Now, we don't know if the facts here are absolutely accurate, but they occur in a piece that appears to be neutral, uses direct quotations, and which qualifies statements if things are ambiguous, or uncertain. That is to say, the story has a credible feel to it. You get the impression that the shopkeeper, apart from his possible sectarian leanings, which are thought to be supportive of Hezbollah, may have clearly been defending his livelihood and his life against an attacking mob. If he was a supporter, perhaps a sign in his window outraged the hotheads in the procession. Perhaps they began the violence. End of Exhibit 1.


Yet as the Times officially presents it in the top article on the page, a "gunman believed to be a Shiite" causes the violence.
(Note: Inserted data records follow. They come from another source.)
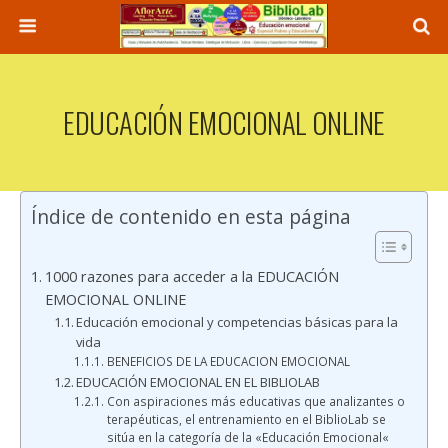
EDUCACIÓN EMOCIONAL ONLINE
Índice de contenido en esta página
1000 razones para acceder a la EDUCACIÓN
EMOCIONAL ONLINE
Educación emocional y competencias básicas para la
vida
BENEFICIOS DE LA EDUCACION EMOCIONAL
EDUCACIÓN EMOCIONAL EN EL BIBLIOLAB
Con aspiraciones más educativas que analizantes o
terapéuticas, el entrenamiento en el BiblioLab se
sitúa en la categoría de la «Educación Emocional«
Turn to exhibit two.


This prominent piece, "Lebanon leaders take steps to calm conflict with Hezbollah," is written by a Times staff writer, Borzou Daragahi. That he is a staff writer suggests that his work could combine his own writing and an editor's revisions.


But the “facts” of what is most probably the very same funeral are presented differently in the prominent story. The description of the incident occurs three paragraphs in. Opening with reference to Lebanon's long civil war (1975-1990)--the dates of which are not given but should be--and to “tit-for-tat sectarian attacks” in Iraq, it then describes the action:

At a late morning funeral for a victim of the previous day's violence, a gunman believed to be a Shiite opened fire on Sunni mourners in the procession who had trashed his shop.
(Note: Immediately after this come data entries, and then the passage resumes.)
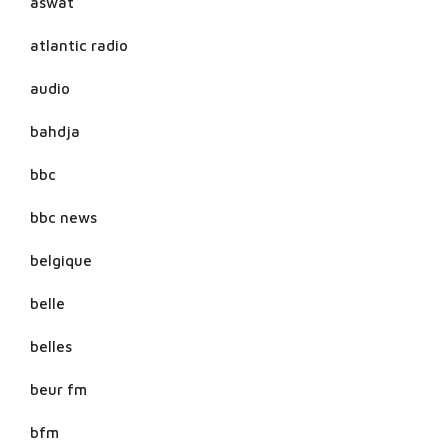
aswat
atlantic radio
audio
bahdja
bbc
bbc news
belgique
belle
belles
beur fm
bfm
Note how the initial presentation is of a “gunman,” not a shopkeeper. He is believed to be a Shiite (as in the stringer's story, “reported to be a Shiite opposition supporter”), so the uncertainly, the hearsay element is conveyed, but the essential fact about the person is not: that is, some of the mourners had “trashed his shop.” The Times writer or editor, in the act of "spinning" the information to emphasize "gunman" does not even deal with the logical contradiction: how can the people be in the procession at the same time that they trash the shop? Further, note how the assumption is that the "gunman" is believed to be a Shiite, which is different than "believed to be a supporter of Hezbollah." (He probably was a Shiite, although other reporting I have read in the past few days on the Lebanese situation has suggested that even some Sunnis actually support Hezbollah.)
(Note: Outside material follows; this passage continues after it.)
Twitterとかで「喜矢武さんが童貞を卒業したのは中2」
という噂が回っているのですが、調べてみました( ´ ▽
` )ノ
The contortion of the sentence indicates, does it not, the mental cross purposes that beget the spin?


Subtle but obvious distortions like this show the difference between reporting with objectivity and reporting with bias, and with the spin obviously against the Shiite Hezbollah supporter, termed a "gunman" rather than a "shopkeeper." We don't know for sure that the person who started firing was a Shiite or a “supporter of Hezbollah.”


The prominent fact is not that the “gunman opened fire on the people marching in the procession” but that a shopkeeper, attacked by people from the procession, grabbed his firearm and probably excessively defended his life or his property. It would be incorrect in this context to call him a "gunman," which suggests something altogether different from an irate and frightened shopkeeper. If you had read only the Times staff reporter's story, that prominent fact is subordinated into the relative clause "who had trashed his shop.” Essential principles of writing indicate that such clauses have less than primary details, so in the act of relegating a primary detail to the relative clause, the writer/editor reveals his bias.


And loses credibility as well. You rarely get an opportunity to check the origin of the spin on the same page. A defender of the Times might say that the two stories were juxtaposed for that very purpose. In that case, the "official" story should have reflected the objectivity in the local stringer's story. The local stringer's detail, shorn of any spin, is far preferable to the “official” Times staffer's reporting on how the violence continues, as the subhead put it.